Today I think we all get the sense that our global society is messed up on a very deep, philosophical level. Beneath the wallpaper of economics and politics, the very plumbing of philosophy is bursting through the walls and literally flooding the world. None of us thinks about plumbing much until the toilet explodes, and that’s precisely where we are now, as a globe.
People of course take very different approaches to reality breaking down. Some people take refuge in QAnon and conspiracy theories. They’re right about conspiracies, but just have the wrong ones. Some people try to go back to western liberalism, taking refuge in platitudes about ‘democracy’ and ‘freedom’ that have become, as Hannah Arendt said, ‘pious banalities’. Some people go back to god, or gardening, or whatever gets them through. Some numb the pain with drugs, dying slow deaths of despair.

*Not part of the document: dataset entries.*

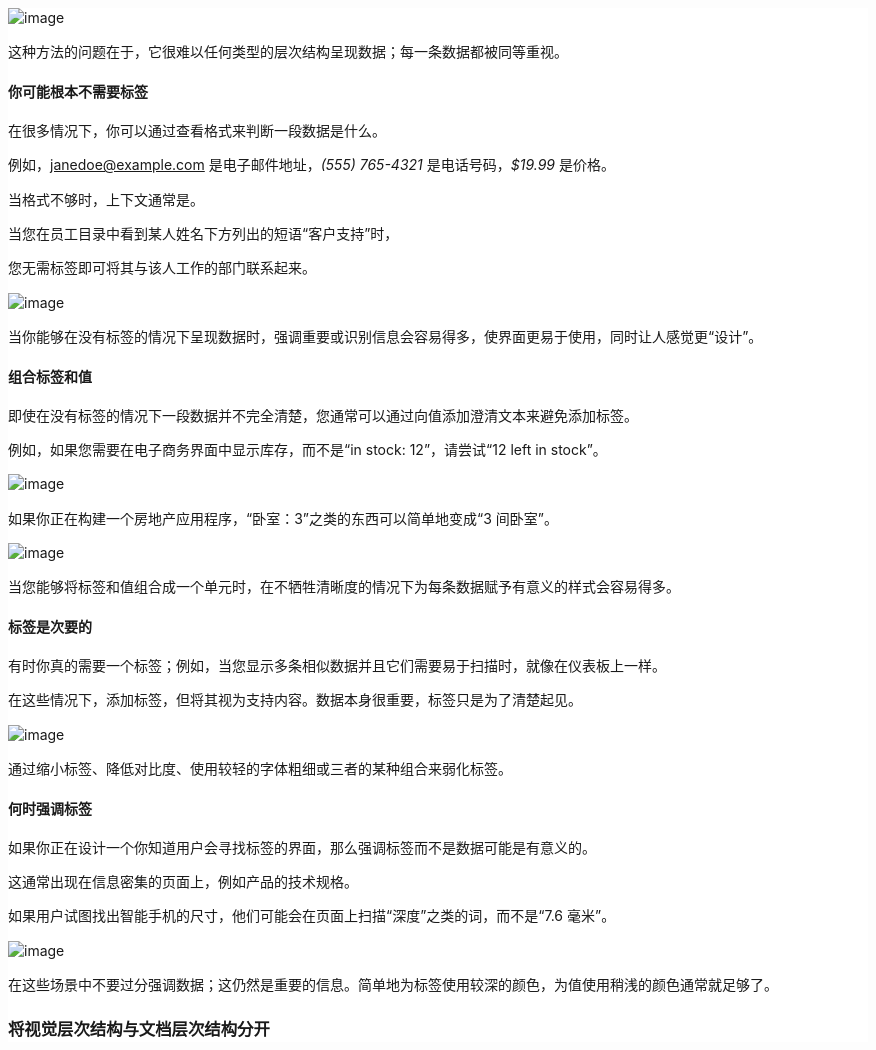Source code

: ![image](https://cdn.staticaly.com/gh/Humble-Xiang/picx-images@master/Book/image.v3gc16fygcw.webp)

这种方法的问题在于，它很难以任何类型的层次结构呈现数据；每一条数据都被同等重视。

#### 你可能根本不需要标签

在很多情况下，你可以通过查看格式来判断一段数据是什么。

例如，janedoe@example.com 是电子邮件地址，_(555) 765-4321_ 是电话号码，_$19.99_ 是价格。

当格式不够时，上下文通常是。

当您在员工目录中看到某人姓名下方列出的短语“客户支持”时，

您无需标签即可将其与该人工作的部门联系起来。

![image](https://cdn.staticaly.com/gh/Humble-Xiang/picx-images@master/Book/image.21eaq8bp7jds.webp)

当你能够在没有标签的情况下呈现数据时，强调重要或识别信息会容易得多，使界面更易于使用，同时让人感觉更“设计”。

#### 组合标签和值

即使在没有标签的情况下一段数据并不完全清楚，您通常可以通过向值添加澄清文本来避免添加标签。

例如，如果您需要在电子商务界面中显示库存，而不是“in stock: 12”，请尝试“12 left in stock”。

![image](https://cdn.staticaly.com/gh/Humble-Xiang/picx-images@master/Book/image.3zz9d3phj100.webp)

如果你正在构建一个房地产应用程序，“卧室：3”之类的东西可以简单地变成“3 间卧室”。

![image](https://cdn.staticaly.com/gh/Humble-Xiang/picx-images@master/Book/image.25x24hhpcfhc.webp)

当您能够将标签和值组合成一个单元时，在不牺牲清晰度的情况下为每条数据赋予有意义的样式会容易得多。

#### 标签是次要的

有时你真的需要一个标签；例如，当您显示多条相似数据并且它们需要易于扫描时，就像在仪表板上一样。

在这些情况下，添加标签，但将其视为支持内容。数据本身很重要，标签只是为了清楚起见。

![image](https://cdn.staticaly.com/gh/Humble-Xiang/picx-images@master/Book/image.6huhphwzkjc0.webp)

通过缩小标签、降低对比度、使用较轻的字体粗细或三者的某种组合来弱化标签。

#### 何时强调标签

如果你正在设计一个你知道用户会寻找标签的界面，那么强调标签而不是数据可能是有意义的。

这通常出现在信息密集的页面上，例如产品的技术规格。

如果用户试图找出智能手机的尺寸，他们可能会在页面上扫描“深度”之类的词，而不是“7.6 毫米”。

![image](https://cdn.staticaly.com/gh/Humble-Xiang/picx-images@master/Book/image.63zh5bbufhc0.webp)

在这些场景中不要过分强调数据；这仍然是重要的信息。简单地为标签使用较深的颜色，为值使用稍浅的颜色通常就足够了。

### 将视觉层次结构与文档层次结构分开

The truth is that in front of every WhatsApp forward and TV demagogue is someone yearning for meaning. Someone desperate to know why everything is going to shit and how to get out of here. It is this great desperation that is the most fertile ground for philosophy. Sadly, however, it’s a bitter harvest. The fruits of philosophy can only be harvested by history, sometimes only centuries later. A historical age of sages is—for the people living through it—an agony of fools.
You can get this feeling when you read philosophy. These people didn’t speak or write for lols, they felt like they had to. Confucius didn’t want to teach how the world should be ordered, he wanted to live in an orderly world. As the sage said, “Would that I did not have to speak!”
As Van Norden said, “Plato explained that he was motivated to pursue philosophy because he was horrified by the corruption and vice that he saw in the government of Athens, regardless of whether those in power happened to represent the aristocratic or democratic faction.”
The Buddha, also, was not meditating to boost his workplace productivity. He was so traumatized by the sight of human suffering—sickness, old age, and death—that he was willing to leave his wife and baby boy to find a way out.
None of these people wanted to figure out how to live. They wanted to live. If they had lived in less traumatic eras, we likely would not have had those sages at all. Kongzi would have been a happy minister to a wise king, Plato would have been a proud wrestler, Siddhartha would have ruled peacefully.
It’s because life was shit that these great lotuses of philosophy could grow. That’s why it’s a great time for philosophy right now. To paraphrase Charles Dickens, ‘it was the best of times [for philosophers], it was the worst of times [for everybody else].’ Life is shit, so the philosophy should be good.